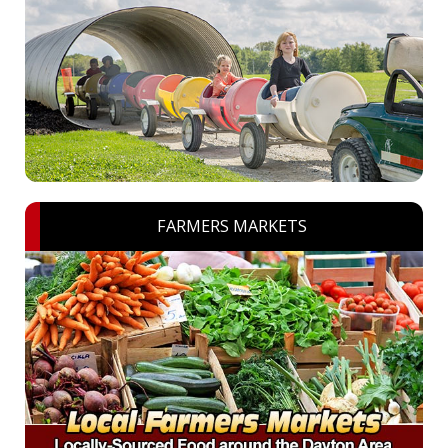
FARMERS MARKETS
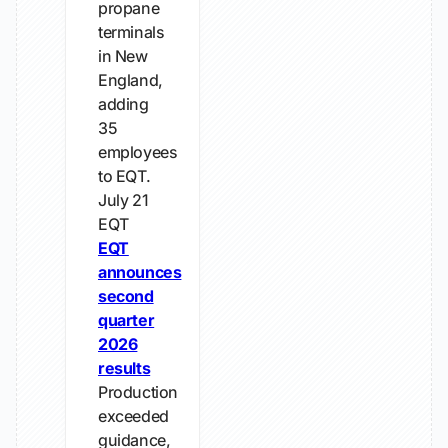
propane
terminals
in New
England,
adding
35
employees
to EQT.
July 21
EQT
EQT
announces
second
quarter
2026
results
Production
exceeded
guidance,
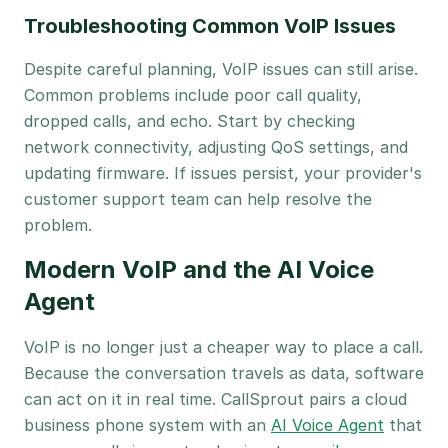
Troubleshooting Common VoIP Issues
Despite careful planning, VoIP issues can still arise.
Common problems include poor call quality,
dropped calls, and echo. Start by checking
network connectivity, adjusting QoS settings, and
updating firmware. If issues persist, your provider's
customer support team can help resolve the
problem.
Modern VoIP and the AI Voice
Agent
VoIP is no longer just a cheaper way to place a call.
Because the conversation travels as data, software
can act on it in real time. CallSprout pairs a cloud
business phone system with an
AI Voice Agent
that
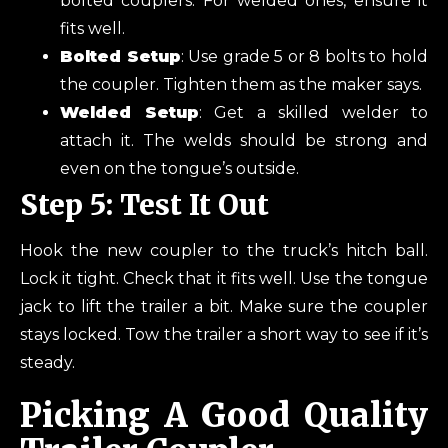
bolted couplers. For welded ones, ensure it
fits well.
Bolted Setup
: Use grade 5 or 8 bolts to hold
the coupler. Tighten them as the maker says.
Welded Setup
: Get a skilled welder to
attach it. The welds should be strong and
even on the tongue’s outside.
Step 5: Test It Out
Hook the new coupler to the truck’s hitch ball.
Lock it tight. Check that it fits well. Use the tongue
jack to lift the trailer a bit. Make sure the coupler
stays locked. Tow the trailer a short way to see if it’s
steady.
Picking A Good Quality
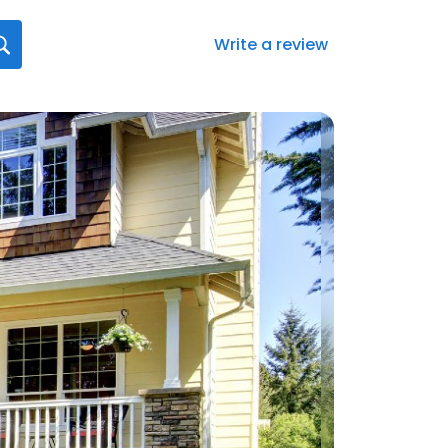
Write a review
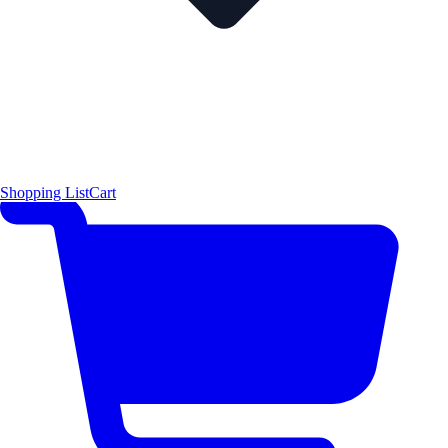
Shopping List
Cart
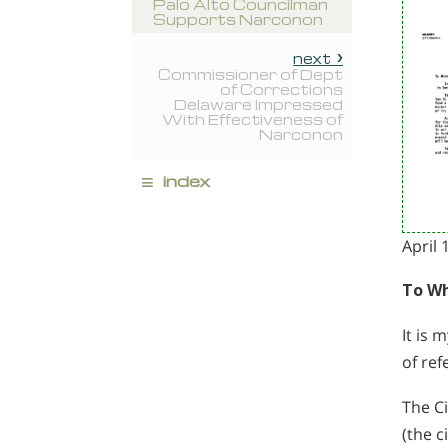
Palo Alto Councilman
Supports Narconon
next
Commissioner of Dept
of Corrections
Delaware Impressed
With Effectiveness of
Narconon
≡
index
April 
To Wh
It is 
of ref
The Ci
(the c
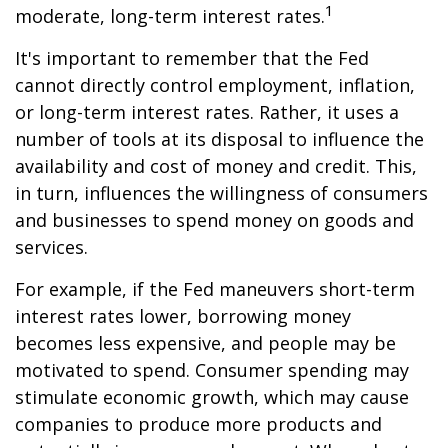
1
moderate, long-term interest rates.
It's important to remember that the Fed
cannot directly control employment, inflation,
or long-term interest rates. Rather, it uses a
number of tools at its disposal to influence the
availability and cost of money and credit. This,
in turn, influences the willingness of consumers
and businesses to spend money on goods and
services.
For example, if the Fed maneuvers short-term
interest rates lower, borrowing money
becomes less expensive, and people may be
motivated to spend. Consumer spending may
stimulate economic growth, which may cause
companies to produce more products and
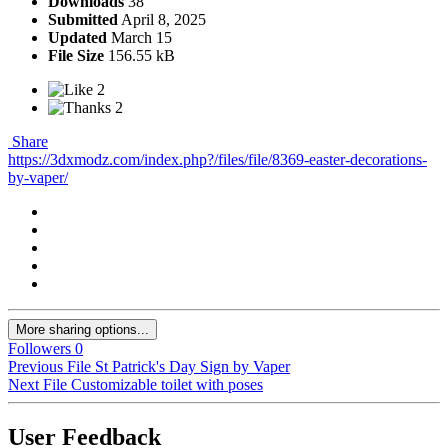
Downloads
38
Submitted
April 8, 2025
Updated
March 15
File Size
156.55 kB
2
2
Share
https://3dxmodz.com/index.php?/files/file/8369-easter-decorations-
by-vaper/
More sharing options...
Followers
0
Previous File
St Patrick's Day Sign by Vaper
Next File
Customizable toilet with poses
User Feedback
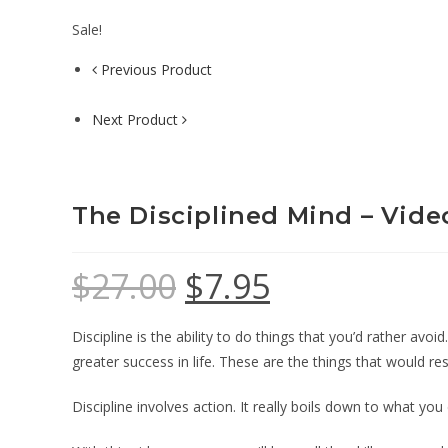
Sale!
Previous Product
Next Product
The Disciplined Mind – Vide
$
27.00
$
7.95
Discipline is the ability to do things that you’d rather avo
greater success in life. These are the things that would re
Discipline involves action. It really boils down to what y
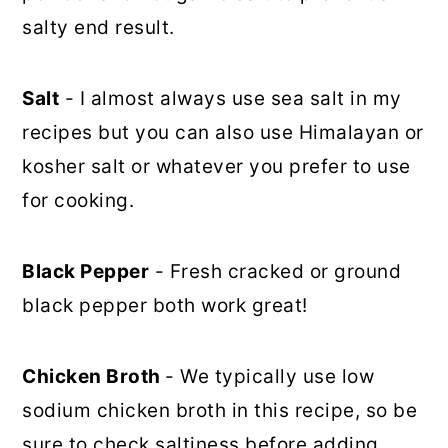
salty end result.
Salt
- I almost always use sea salt in my
recipes but you can also use Himalayan or
kosher salt or whatever you prefer to use
for cooking.
Black Pepper
- Fresh cracked or ground
black pepper both work great!
Chicken Broth
- We typically use low
sodium chicken broth in this recipe, so be
sure to check saltiness before adding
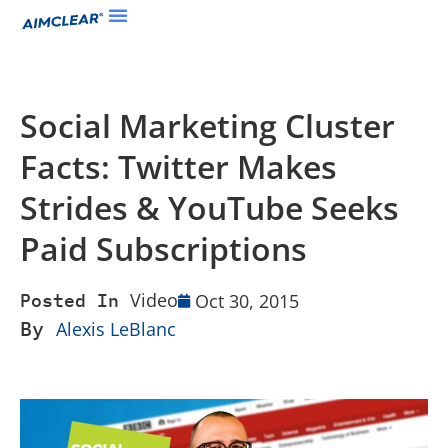
Social Marketing Cluster
Facts: Twitter Makes
Strides & YouTube Seeks
Paid Subscriptions
Video
Oct 30, 2015
Posted In
By
Alexis LeBlanc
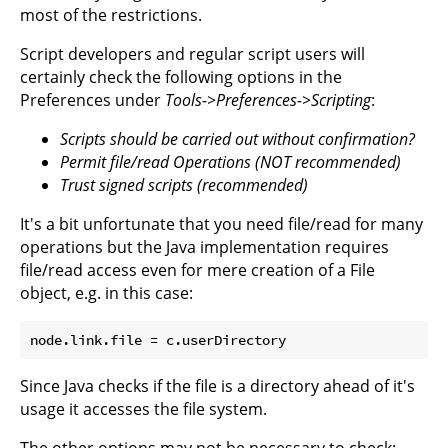
most of the restrictions.
Script developers and regular script users will
certainly check the following options in the
Preferences under
Tools->Preferences->Scripting
:
Scripts should be carried out without confirmation?
Permit file/read Operations (NOT recommended)
Trust signed scripts (recommended)
It's a bit unfortunate that you need file/read for many
operations but the Java implementation requires
file/read access even for mere creation of a File
object, e.g. in this case:
Since Java checks if the file is a directory ahead of it's
usage it accesses the file system.
The other options may not be necessary to check:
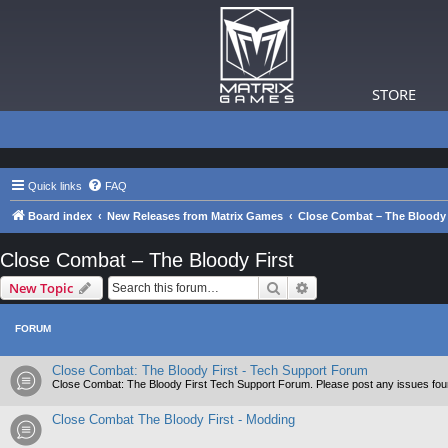
STORE
Quick links
FAQ
Board index
New Releases from Matrix Games
Close Combat – The Bloody 
Close Combat – The Bloody First
Search
Advanced search
New Topic
FORUM
Close Combat: The Bloody First - Tech Support Forum
Close Combat: The Bloody First Tech Support Forum. Please post any issues fou
Close Combat The Bloody First - Modding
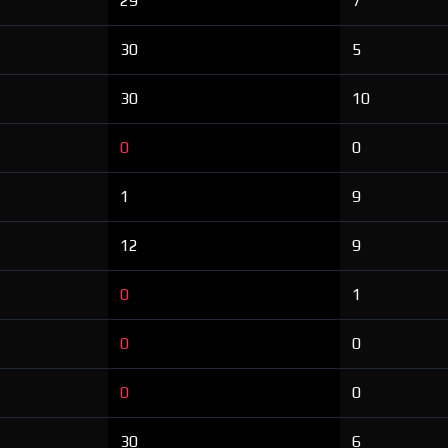
29
7
30
5
30
10
0
0
1
9
12
9
0
1
0
0
0
0
30
6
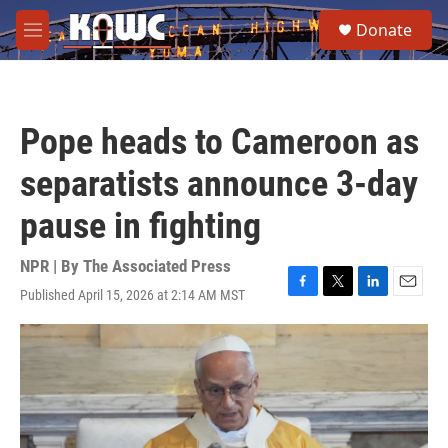
Skip to main content
S
Donate
e
M
a
e
r
n
c
u
h
Pope heads to Cameroon as
u
e
separatists announce 3-day
r
y
pause in fighting
NPR | By
The Associated Press
Published April 15, 2026 at 2:14 AM MST
F
T
L
E
a
w
i
m
c
i
n
a
e
t
k
i
b
t
e
l
o
e
d
o
r
I
k
n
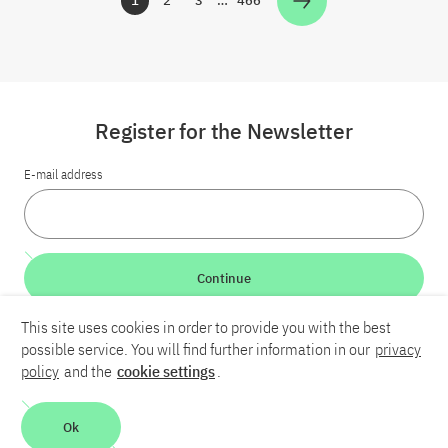
1
2
3
…
466
Zur Seite
Zur Seite
Zur Seite
Zur Seite
Register for the Newsletter
E-mail address
Continue
This site uses cookies in order to provide you with the best
LinkedIn
Bluesky
YouTube
possible service. You will find further information in our
privacy
policy
and the
cookie settings
.
Career
Contact
Imprint
Privacy policy
Accessibility
Ok
Report an accessibility problem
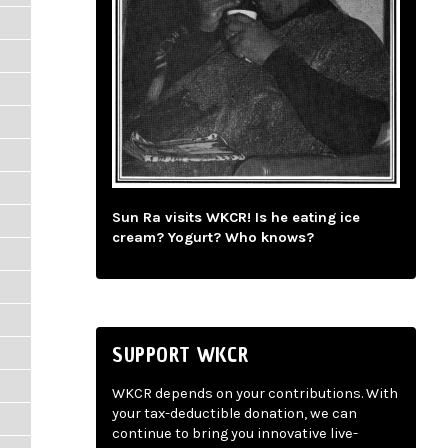
Sun Ra visits WKCR! Is he eating ice
cream? Yogurt? Who knows?
SUPPORT WKCR
WKCR depends on your contributions. With
your tax-deductible donation, we can
continue to bring you innovative live-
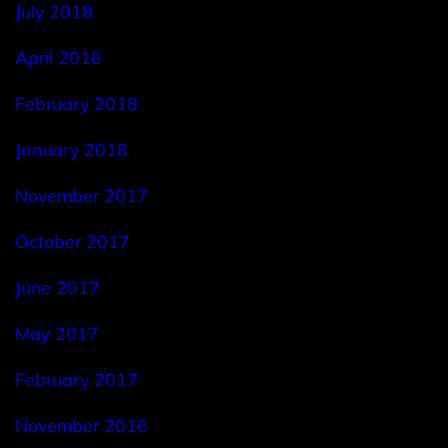
July 2018
April 2018
February 2018
January 2018
November 2017
October 2017
June 2017
May 2017
February 2017
November 2016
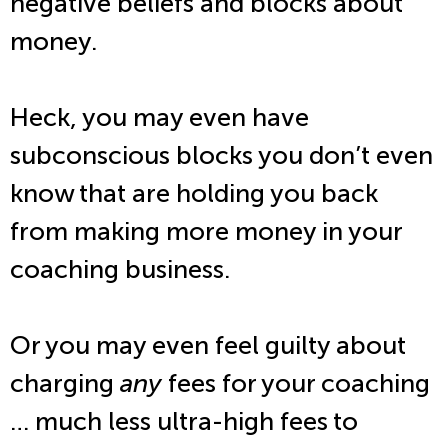
negative beliefs and blocks about
money.
Heck, you may even have
subconscious blocks you don’t even
know that are holding you back
from making more money in your
coaching business.
Or you may even feel guilty about
charging
any
fees for your coaching
… much less ultra-high fees to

*****

> [Task goal]
Identify every line in the entries that contains the word "trailer", and copy each one.

> [Exercise result]
jack to lift the trailer a bit. Make sure the coupler
stays locked. Tow the trailer a short way to see if it’s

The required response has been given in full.